Better Health has identified other instances of best practices that were uncovered in mining the data. Like the cluster of higher vaccination rates, these Replicable Best Practices were verified and disseminated through a variety of channels. Increases in achievement across the region followed.
In one, Kaiser Permanente of Ohio had the top eight physician practice achievers in an early report on Better Health’s process measure for managing kidney health in diabetes patients. The achievement was traced to a mnemonic and to EHR-powered outreach to patients who needed treatment or were due for testing. Three years later, after Kaiser shared its best practice, two other large health systems with EHRs had increased their rates from 87 percent to 92 percent, while Kaiser had boosted its high rate from 92 percent to 94 percent.

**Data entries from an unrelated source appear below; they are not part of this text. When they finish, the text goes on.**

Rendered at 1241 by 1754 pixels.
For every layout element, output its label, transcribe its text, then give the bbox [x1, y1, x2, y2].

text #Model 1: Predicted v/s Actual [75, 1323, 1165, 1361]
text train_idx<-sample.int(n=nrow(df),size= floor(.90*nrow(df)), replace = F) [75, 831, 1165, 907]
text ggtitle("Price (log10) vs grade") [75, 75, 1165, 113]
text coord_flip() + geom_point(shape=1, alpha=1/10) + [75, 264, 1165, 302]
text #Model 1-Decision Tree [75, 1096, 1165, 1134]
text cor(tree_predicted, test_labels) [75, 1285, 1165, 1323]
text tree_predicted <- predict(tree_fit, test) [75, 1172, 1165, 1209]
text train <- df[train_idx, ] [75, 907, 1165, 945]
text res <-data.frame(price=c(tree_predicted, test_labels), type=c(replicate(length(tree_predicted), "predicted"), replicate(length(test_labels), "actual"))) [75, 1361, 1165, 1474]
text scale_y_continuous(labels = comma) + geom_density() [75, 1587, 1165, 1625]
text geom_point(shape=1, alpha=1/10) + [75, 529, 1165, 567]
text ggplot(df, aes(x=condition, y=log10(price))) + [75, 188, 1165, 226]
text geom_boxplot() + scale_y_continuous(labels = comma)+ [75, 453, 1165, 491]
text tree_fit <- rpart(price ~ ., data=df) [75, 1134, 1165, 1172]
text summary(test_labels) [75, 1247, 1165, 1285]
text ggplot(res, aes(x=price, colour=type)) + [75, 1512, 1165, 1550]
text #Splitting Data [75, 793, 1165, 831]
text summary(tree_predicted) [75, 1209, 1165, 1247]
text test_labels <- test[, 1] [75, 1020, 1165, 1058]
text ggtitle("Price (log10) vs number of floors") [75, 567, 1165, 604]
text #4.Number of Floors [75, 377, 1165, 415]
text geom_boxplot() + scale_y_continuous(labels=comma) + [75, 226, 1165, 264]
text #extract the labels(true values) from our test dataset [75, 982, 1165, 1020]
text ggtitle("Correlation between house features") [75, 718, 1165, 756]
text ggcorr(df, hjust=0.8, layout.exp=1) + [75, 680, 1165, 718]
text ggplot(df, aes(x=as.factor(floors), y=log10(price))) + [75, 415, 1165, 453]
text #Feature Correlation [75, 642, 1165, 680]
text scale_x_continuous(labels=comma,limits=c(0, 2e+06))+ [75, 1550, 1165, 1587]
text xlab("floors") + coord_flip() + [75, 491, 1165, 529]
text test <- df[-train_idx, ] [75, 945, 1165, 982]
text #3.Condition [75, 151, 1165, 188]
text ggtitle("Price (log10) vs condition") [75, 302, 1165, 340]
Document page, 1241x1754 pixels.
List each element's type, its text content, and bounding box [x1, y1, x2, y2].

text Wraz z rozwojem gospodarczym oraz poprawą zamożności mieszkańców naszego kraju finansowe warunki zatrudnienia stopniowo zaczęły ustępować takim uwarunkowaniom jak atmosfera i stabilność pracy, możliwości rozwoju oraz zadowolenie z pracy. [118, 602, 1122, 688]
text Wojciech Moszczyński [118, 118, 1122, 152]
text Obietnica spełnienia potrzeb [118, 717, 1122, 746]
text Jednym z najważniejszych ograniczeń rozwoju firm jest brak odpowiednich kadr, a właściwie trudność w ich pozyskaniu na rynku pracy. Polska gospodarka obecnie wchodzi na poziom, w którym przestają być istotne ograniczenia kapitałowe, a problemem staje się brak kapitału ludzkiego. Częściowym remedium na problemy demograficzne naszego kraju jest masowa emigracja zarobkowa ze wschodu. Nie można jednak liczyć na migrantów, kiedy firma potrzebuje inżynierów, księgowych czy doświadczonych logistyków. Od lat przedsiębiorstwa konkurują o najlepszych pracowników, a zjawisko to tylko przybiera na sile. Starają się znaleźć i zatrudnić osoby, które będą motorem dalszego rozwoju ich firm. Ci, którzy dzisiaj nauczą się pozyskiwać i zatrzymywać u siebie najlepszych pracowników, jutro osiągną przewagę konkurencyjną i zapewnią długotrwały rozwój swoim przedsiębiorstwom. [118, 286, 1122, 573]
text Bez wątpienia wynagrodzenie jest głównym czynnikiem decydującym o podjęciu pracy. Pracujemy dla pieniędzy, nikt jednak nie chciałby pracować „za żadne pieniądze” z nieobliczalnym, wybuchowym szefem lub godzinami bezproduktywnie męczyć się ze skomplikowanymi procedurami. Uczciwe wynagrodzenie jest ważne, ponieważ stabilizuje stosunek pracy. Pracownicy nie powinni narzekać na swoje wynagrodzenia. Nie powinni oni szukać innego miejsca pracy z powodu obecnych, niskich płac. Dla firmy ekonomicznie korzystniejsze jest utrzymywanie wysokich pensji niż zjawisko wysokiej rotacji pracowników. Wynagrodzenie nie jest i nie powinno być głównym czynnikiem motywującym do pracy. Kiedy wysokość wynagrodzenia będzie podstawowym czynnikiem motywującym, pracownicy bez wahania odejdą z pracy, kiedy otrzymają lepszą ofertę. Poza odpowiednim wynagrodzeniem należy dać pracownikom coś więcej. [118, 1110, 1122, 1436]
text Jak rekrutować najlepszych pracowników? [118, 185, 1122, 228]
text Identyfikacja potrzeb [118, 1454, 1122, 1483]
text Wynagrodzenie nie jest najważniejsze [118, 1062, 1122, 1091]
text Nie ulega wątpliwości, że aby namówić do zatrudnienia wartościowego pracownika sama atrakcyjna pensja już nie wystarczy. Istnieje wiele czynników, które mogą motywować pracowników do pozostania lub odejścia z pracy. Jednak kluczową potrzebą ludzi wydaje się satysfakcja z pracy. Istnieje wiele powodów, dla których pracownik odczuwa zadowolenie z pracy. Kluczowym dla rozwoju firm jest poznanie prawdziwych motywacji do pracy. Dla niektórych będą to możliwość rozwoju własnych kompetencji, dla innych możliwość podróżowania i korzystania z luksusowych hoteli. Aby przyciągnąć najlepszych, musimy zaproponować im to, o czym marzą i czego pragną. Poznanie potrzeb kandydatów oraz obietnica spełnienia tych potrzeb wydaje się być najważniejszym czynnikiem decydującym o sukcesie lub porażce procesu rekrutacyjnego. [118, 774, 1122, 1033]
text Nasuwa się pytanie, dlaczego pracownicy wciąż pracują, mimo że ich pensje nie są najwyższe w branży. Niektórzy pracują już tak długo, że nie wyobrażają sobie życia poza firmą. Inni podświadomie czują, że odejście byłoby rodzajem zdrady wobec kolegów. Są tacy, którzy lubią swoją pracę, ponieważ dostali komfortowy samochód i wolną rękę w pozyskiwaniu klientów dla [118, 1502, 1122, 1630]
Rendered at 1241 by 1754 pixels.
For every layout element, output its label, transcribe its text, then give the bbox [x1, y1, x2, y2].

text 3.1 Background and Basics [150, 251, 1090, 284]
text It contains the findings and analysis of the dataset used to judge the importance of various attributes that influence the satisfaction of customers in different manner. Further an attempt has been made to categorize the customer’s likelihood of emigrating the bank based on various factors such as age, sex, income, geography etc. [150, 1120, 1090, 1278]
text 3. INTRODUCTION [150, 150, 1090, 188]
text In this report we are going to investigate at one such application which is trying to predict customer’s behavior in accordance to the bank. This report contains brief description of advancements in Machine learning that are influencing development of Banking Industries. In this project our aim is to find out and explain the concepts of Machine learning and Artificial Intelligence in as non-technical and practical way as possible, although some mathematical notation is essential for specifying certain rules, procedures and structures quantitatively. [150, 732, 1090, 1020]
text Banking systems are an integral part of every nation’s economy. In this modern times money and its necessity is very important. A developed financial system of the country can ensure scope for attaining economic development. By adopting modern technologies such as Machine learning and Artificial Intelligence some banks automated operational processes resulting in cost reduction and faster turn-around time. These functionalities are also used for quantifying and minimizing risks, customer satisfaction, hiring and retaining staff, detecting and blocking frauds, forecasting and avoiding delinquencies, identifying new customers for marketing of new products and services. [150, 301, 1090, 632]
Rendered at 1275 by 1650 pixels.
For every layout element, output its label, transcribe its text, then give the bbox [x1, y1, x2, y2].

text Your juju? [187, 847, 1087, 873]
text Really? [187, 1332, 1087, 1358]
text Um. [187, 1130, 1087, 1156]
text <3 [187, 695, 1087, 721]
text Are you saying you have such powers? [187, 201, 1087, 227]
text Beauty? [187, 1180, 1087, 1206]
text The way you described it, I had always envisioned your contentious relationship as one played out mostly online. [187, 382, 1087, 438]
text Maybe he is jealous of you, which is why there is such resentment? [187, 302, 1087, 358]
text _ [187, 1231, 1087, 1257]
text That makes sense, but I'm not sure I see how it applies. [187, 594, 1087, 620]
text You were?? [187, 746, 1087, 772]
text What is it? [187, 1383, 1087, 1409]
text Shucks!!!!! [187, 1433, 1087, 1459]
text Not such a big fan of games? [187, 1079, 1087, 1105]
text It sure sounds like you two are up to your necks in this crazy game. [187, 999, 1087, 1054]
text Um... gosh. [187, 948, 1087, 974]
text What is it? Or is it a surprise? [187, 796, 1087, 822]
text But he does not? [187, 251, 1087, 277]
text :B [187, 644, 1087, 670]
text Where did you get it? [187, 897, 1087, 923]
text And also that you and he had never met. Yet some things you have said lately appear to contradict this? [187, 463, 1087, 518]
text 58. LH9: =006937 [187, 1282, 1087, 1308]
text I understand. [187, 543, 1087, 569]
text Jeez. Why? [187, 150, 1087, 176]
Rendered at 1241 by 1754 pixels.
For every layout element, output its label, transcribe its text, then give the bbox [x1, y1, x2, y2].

Another possible Replicable Best Practice was flagged when a pattern of high achievers emerged among practices that actively used their EHR’s “health maintenance” section to ensure their diabetes patients had received their annual eye exam, which is important for monitoring vision loss, a common complication of diabetes. The regional rates for diabetes patients who had received their annual eye exam subsequently rose to 64 percent from 57 percent three years earlier.
Better Health has adopted the deliberate search for “positive outliers” as one of its best practices in every six-month data cycle. Further probing of the practices is a critical part of the process. Did the primary care practice or practices know about the change? Was it purposeful? Are there demographic or insurance coverage changes among their patients that could account for it? Can they describe what they did? Could the process be replicated by other practices?
A common vision and sharing of experiences across sometimes competing health care organizations are key to unlocking the power of partnership. Continued progress relies on continued sharing of data and partners’ commitment to improve on common standards.